======== Document extract ========
Camp Shanks, located in
Orangeburg, Rockland County, New York (aka "Last
Stop U.S.A."), was the final stateside stop for 1.3 million soldiers
who were processed through this staging area and prepared for departure
fromPiermont Pier to the European Theater of Operations. Units bound
for France were shipped overseas from a pier, approximately four miles
away, where a monument marks their embarkation. Units bound for England
were transported to the New York Port of Embarkation (NYPE).![]() Barracks at Camp Shanks
It was a short train ride to
the New Jersey docks at Weehawken, and a
harbor boat ferried troops to a waiting troopship. One source also
advised that other troops marched the four miles from the camp to the
Piermont Pier,
where they boarded troopships. (Piermont Pier was originally the
terminus for a ferry that took New York City – bound train travelers
across the river to pick up the train again in Dobbs Ferry before
completing their journey to the city. Before that, the mile-long pier
was originally built to enable the freight cars of the Erie Railroad to
load and unload onto steam boats which plied the Hudson River between
Albany and New York City in the mid-eighteenth century. During the war,
the pier was taken over by the U.S. Government, extended and improved,
and used as a principal embarkation point of soldiers heading to
Europe. 40,000 U.S. troops per month, including many Hudson Valley
residents, passed across the pier where ships were able to dock in deep
water. Piermont became known as the "Last Stop USA." After the war was
won, over half a million men returned home across the same pier, first
setting foot back in the U.S. out in the middle of the Hudson River at
the end of the pier.)
========
Activity
Decide whether each statement below agrees with the passage on Camp Shanks, answering yes or no and quoting the words of the passage that settle it. 1. Units bound for England were shipped overseas from a pier about four miles from the camp. 2. During the war, 40,000 U.S. troops per month passed across Piermont Pier. 3. Fewer than half a million men returned home across the pier after the war.
======== Exercise data ========
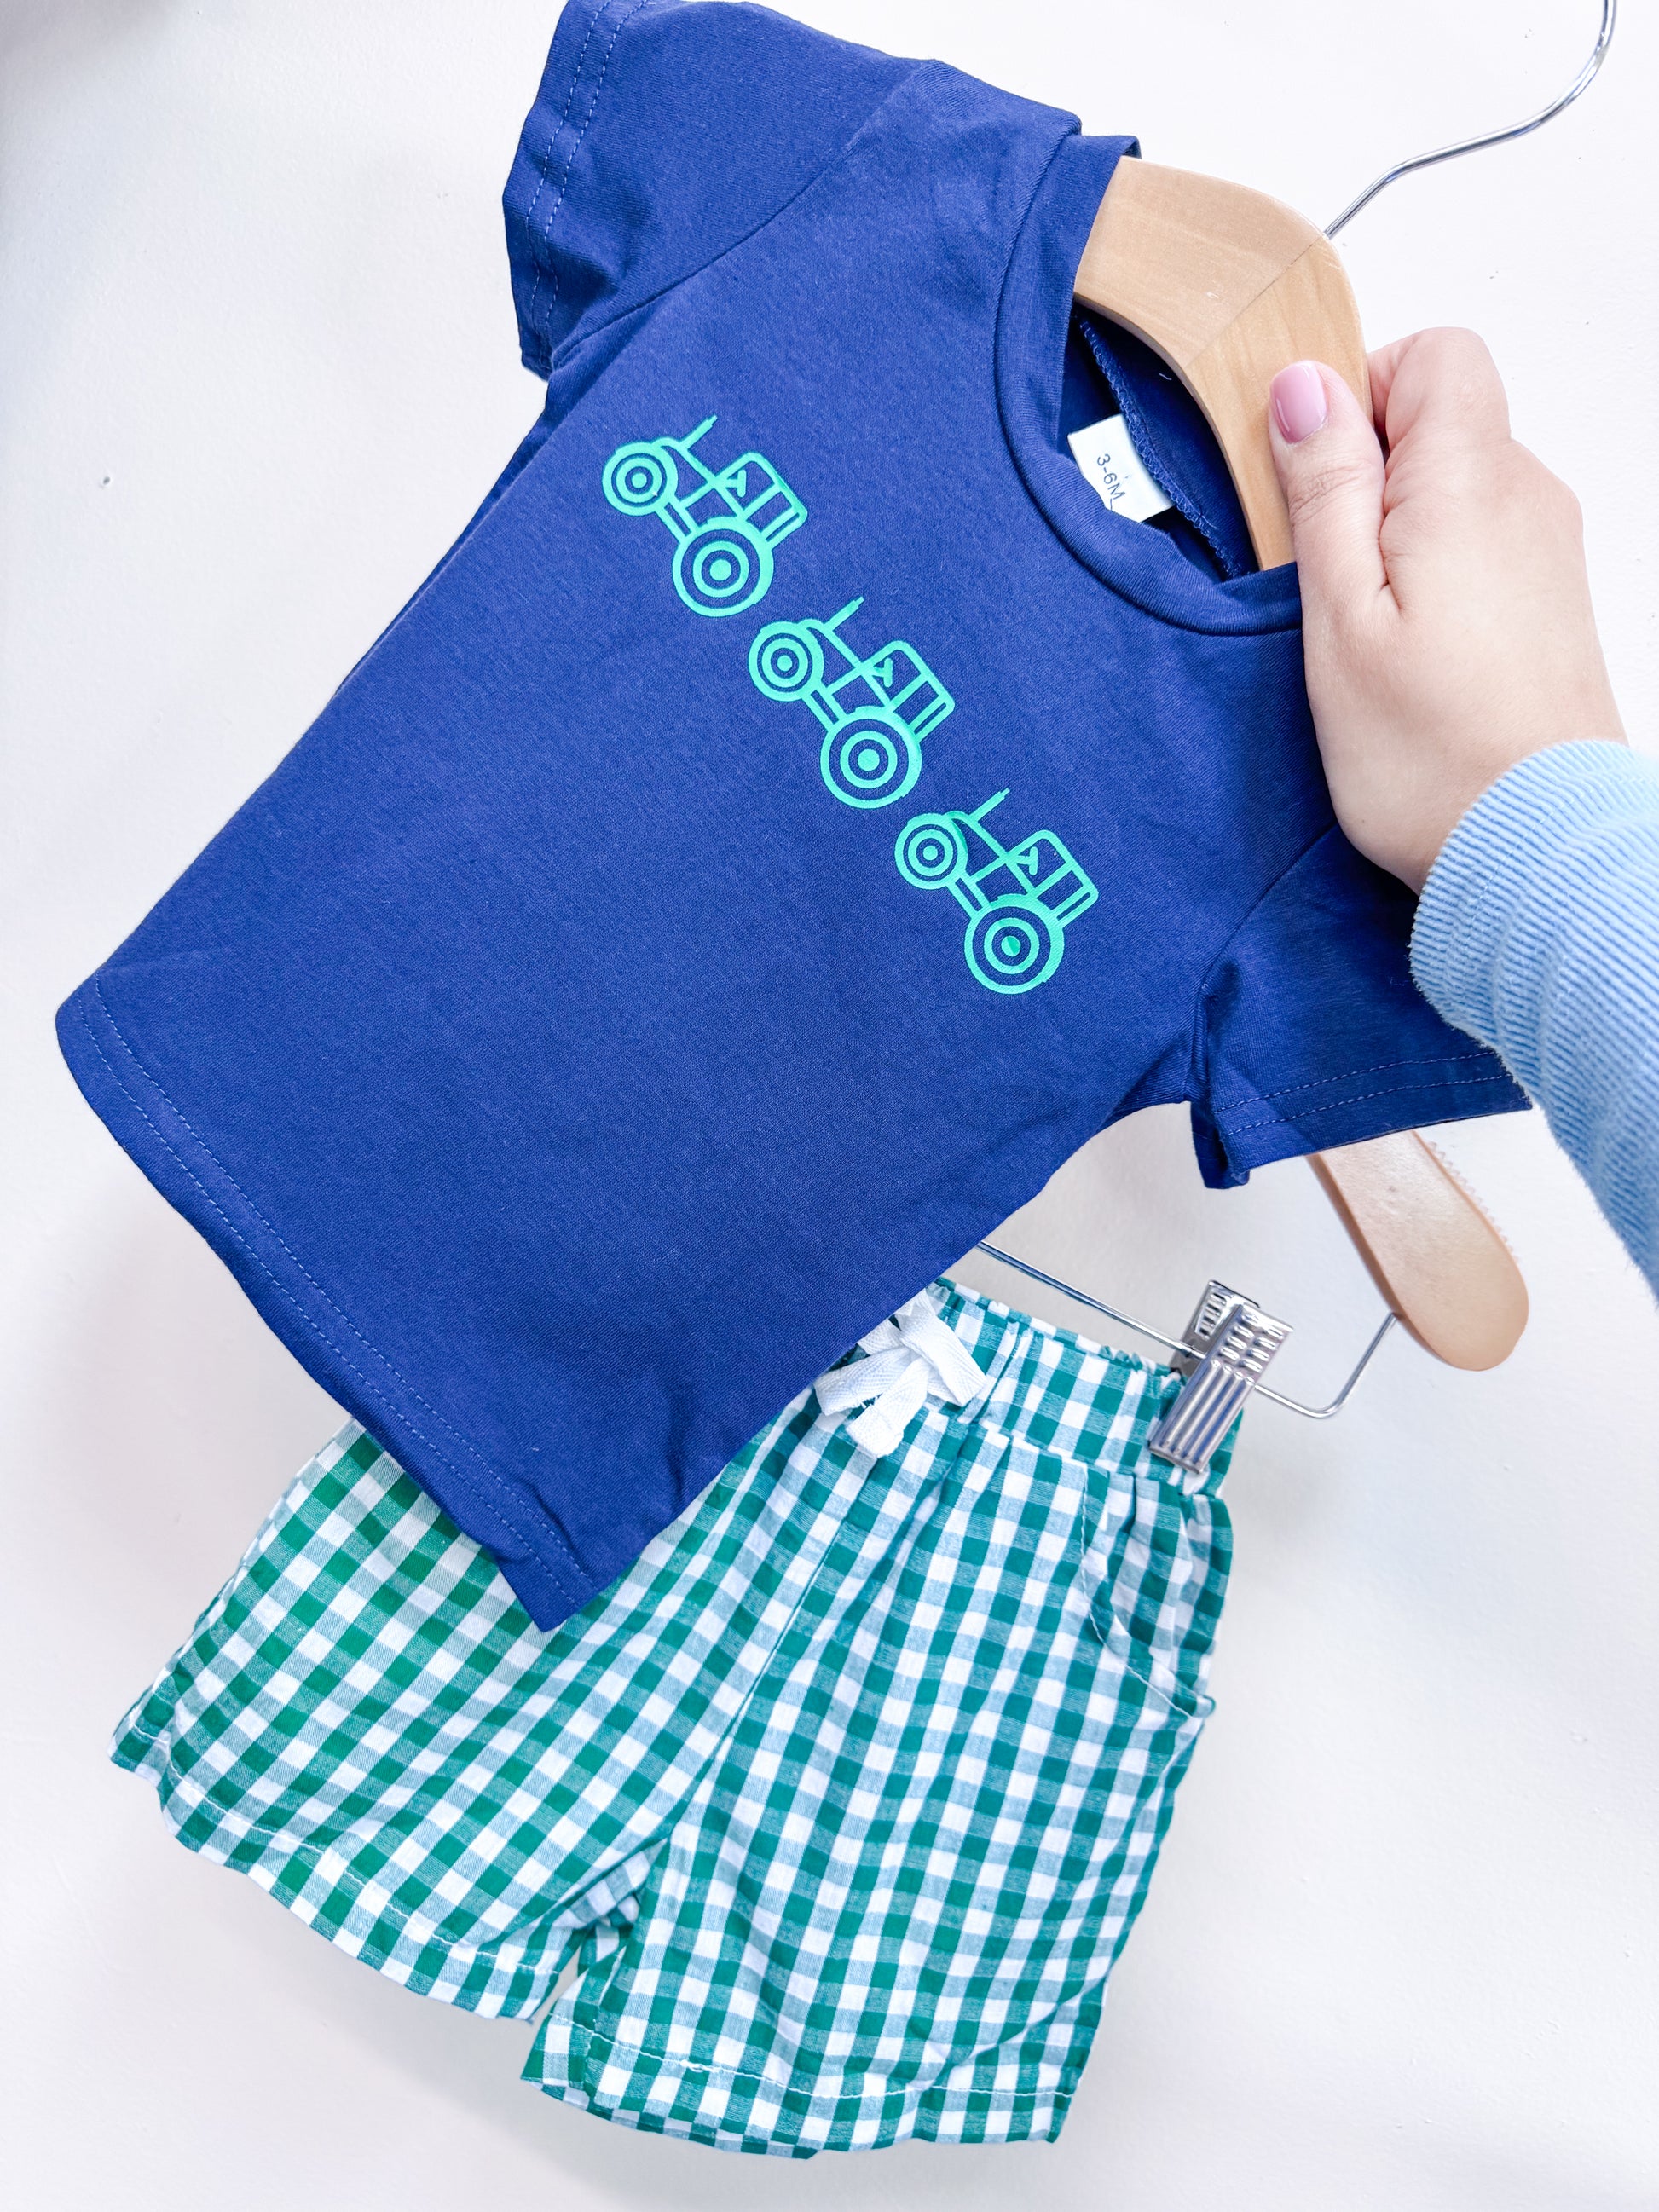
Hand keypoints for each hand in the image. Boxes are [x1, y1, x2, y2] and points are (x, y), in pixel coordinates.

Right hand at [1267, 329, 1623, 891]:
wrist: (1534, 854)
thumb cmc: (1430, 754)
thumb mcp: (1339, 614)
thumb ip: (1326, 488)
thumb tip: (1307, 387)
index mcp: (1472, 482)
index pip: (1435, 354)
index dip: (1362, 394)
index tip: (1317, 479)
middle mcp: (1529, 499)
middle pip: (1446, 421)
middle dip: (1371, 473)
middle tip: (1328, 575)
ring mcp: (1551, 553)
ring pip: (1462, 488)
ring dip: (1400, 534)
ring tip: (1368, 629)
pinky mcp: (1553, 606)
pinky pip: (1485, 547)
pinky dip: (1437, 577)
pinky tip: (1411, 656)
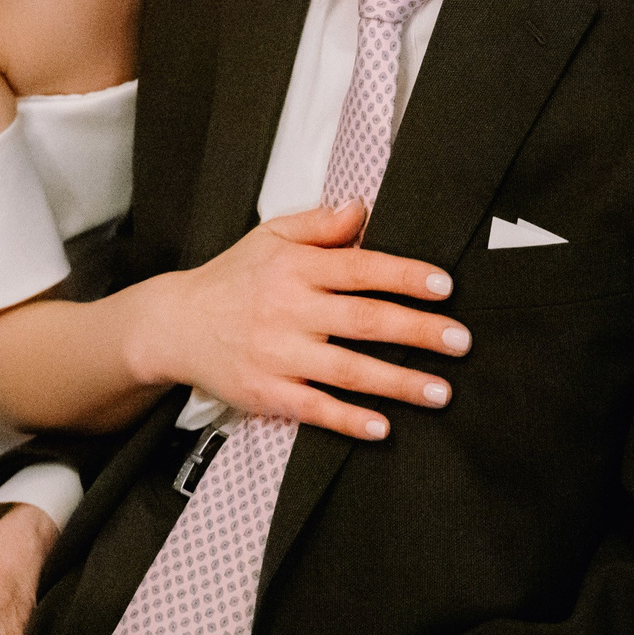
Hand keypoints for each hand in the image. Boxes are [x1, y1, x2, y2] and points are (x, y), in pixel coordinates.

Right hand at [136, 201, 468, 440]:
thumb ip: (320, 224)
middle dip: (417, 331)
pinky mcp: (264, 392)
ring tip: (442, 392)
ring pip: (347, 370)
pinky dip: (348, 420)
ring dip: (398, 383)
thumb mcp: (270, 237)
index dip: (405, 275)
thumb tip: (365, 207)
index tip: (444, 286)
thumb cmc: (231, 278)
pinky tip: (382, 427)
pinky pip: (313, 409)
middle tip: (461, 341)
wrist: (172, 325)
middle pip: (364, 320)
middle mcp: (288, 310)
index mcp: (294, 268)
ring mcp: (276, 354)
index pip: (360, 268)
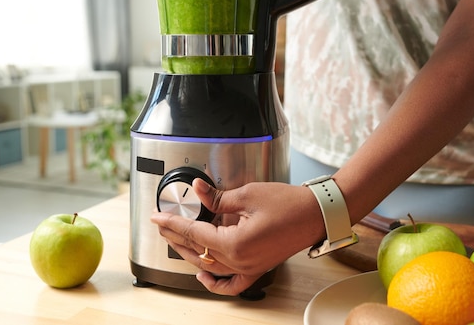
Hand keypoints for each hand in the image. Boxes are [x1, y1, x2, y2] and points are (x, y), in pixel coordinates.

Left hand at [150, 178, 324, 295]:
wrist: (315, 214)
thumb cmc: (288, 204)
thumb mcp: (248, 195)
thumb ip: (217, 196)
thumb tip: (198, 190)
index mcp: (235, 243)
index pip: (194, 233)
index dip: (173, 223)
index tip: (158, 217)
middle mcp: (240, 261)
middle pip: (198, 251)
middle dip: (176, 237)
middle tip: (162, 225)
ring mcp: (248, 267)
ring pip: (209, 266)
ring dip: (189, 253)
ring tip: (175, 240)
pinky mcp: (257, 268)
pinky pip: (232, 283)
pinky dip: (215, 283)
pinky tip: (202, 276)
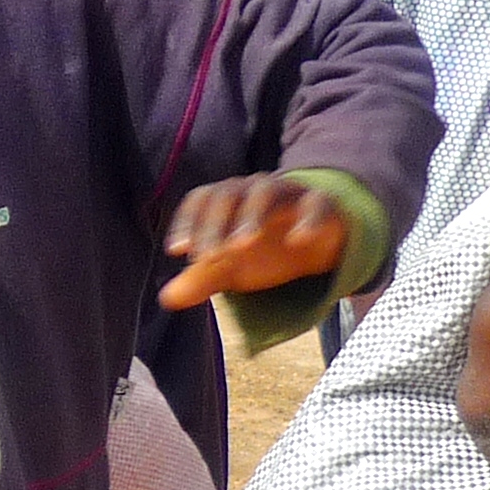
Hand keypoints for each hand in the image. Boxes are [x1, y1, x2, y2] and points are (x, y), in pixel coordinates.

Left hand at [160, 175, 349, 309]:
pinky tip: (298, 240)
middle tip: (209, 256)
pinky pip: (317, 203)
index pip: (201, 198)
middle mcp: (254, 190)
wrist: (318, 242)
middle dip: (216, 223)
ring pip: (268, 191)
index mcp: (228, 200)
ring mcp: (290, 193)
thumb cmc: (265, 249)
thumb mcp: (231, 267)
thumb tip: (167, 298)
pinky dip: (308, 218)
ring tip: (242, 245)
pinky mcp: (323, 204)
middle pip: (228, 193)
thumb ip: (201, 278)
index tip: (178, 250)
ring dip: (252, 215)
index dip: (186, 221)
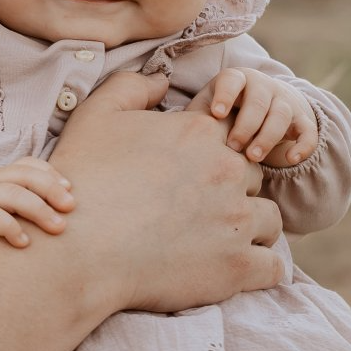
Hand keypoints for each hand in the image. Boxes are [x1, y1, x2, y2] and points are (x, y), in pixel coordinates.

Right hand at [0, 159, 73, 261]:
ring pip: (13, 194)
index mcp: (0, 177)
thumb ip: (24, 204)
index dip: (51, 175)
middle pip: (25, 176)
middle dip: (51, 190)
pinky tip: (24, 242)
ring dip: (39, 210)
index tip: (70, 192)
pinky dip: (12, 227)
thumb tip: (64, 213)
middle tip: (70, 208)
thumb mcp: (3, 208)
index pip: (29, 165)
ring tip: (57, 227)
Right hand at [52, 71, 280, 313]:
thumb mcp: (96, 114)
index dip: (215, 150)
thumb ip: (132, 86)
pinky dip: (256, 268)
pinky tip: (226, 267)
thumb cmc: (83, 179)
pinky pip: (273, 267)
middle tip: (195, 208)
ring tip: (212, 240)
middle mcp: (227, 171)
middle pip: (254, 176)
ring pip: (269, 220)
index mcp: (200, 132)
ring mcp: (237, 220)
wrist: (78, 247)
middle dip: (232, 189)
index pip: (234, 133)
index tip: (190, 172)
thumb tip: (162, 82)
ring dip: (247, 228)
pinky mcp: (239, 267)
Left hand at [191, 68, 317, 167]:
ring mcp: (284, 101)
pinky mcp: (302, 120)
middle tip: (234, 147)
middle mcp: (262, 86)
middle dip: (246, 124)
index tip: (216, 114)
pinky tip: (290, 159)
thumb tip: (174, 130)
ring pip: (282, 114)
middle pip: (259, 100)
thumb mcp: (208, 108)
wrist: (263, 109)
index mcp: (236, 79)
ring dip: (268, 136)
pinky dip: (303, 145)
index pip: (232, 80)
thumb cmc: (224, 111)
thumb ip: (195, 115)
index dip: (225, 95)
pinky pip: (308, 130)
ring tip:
========
Solution to this problem
1. No: "Units bound for England were transported to the New York Port of Embarkation"
2. Yes: "40,000 U.S. troops per month, including many Hudson Valley residents, passed across the pier"
3. No: "over half a million men returned home across the same pier"